Search code examples
perlbashhttp-redirectbuffering

how do I disable stdout redirection-to-file buffering in perl?


Here's a script that launchs 10 processes, each writing 100,000 lines to its STDOUT, which is inherited from the parent:

#!/usr/bin/env perl
# buffer.pl
use 5.10.0;
use strict;
use warnings FATAL => "all";
use autodie;

use Parallel::ForkManager;
my $pm = Parallel::ForkManager->new(4);

$|=1; # don't think this does anything with syswrite...

# start 10 jobs which write 100,000 lines each
for (1 .. 10 ) {
    $pm->start and next;

    for my $j (1 .. 100_000) {
        syswrite(\*STDOUT,"$j\n");
    }

    $pm->finish;
}
$pm->wait_all_children;

If I pipe to another process, all is well..
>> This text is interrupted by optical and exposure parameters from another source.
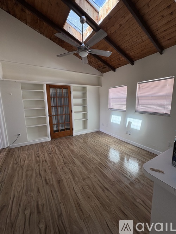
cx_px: 88
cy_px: 117
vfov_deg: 102.1
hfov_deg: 85.7
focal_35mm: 14
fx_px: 95
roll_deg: +1.6
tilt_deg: -9.6
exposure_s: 1/100
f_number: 2.2
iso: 125
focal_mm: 2.22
$ perl buffering.pl | wc -l
1000000

But if I pipe to disk, the syswrites clobber each other.

$ perl buffering.pl > tmp.txt ; wc -l tmp.txt
457584 tmp.txt

What's more, if I open write-file handles in the child processes and write directly to tmp.txt:

#!/usr/bin/env perl
# buffering2.pl
use 5.10.0;
use strict;
use warnings FATAL => "all";
use autodie;

use Parallel::ForkManager;
my $pm = Parallel::ForkManager->new(4);

$|=1;

for (1 .. 10) {
    $pm->start and next;
    open my $fh, '>', 'tmp.txt';

    for my $j (1 .. 100_000) {
        syswrite($fh,"$j\n");
    }
    close $fh;

    $pm->finish;
}
$pm->wait_all_children;

tmp.txt has 1,000,000 lines as expected.

$ perl buffering2.pl; wc -l tmp.txt
100000 tmp.txt

So redirection via '>' to disk has some sort of buffering but redirection to a process doesn't? What's the deal?


Solution

  • When you redirect the whole perl script you get one file descriptor (created by the shell when you do > tmp.txt and inherited as stdout by perl) which is dup'd to each child. When you explicitly open in each child you get different file descriptors (not dups of the original). You should be able to replicate the shell redirection case if you hoist open my $fh, '>', 'tmp.txt' out of your loop.

    The pipe case works because you're talking to a pipe and not a file and it has no notion of offset which can be inadvertently shared in the kernel as I described above.